Your objective –
Whichever lines include the word "moveTo", copy them as they appear in the data.

Available records –
* * * * *

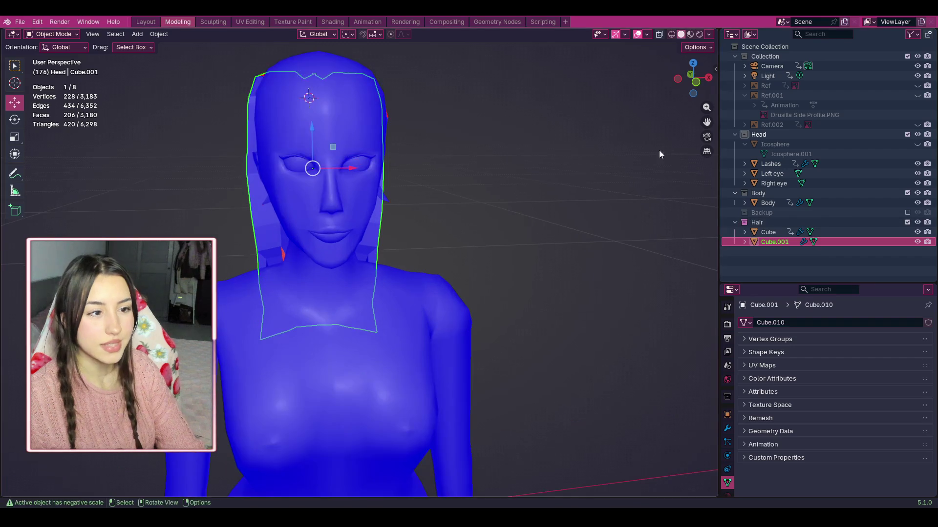
pyautogui.click(782, 232)
pyautogui.moveTo(686, 81); pyautogui.dragTo(698, 79)
pyautogui.moveTo(337, 104)
pyautogui.mouseDown()
pyautogui.moveTo(398, 102)
pyautogui.moveTo(382, 102)
pyautogui.mouseUp()
pyautogui.moveTo(698, 82); pyautogui.dragTo(676, 81)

* * * * *

Result of the task –
pyautogui.moveTo(686, 81); pyautogui.dragTo(698, 79)
pyautogui.moveTo(337, 104)
pyautogui.moveTo(398, 102)
pyautogui.moveTo(382, 102)
pyautogui.moveTo(698, 82); pyautogui.dragTo(676, 81)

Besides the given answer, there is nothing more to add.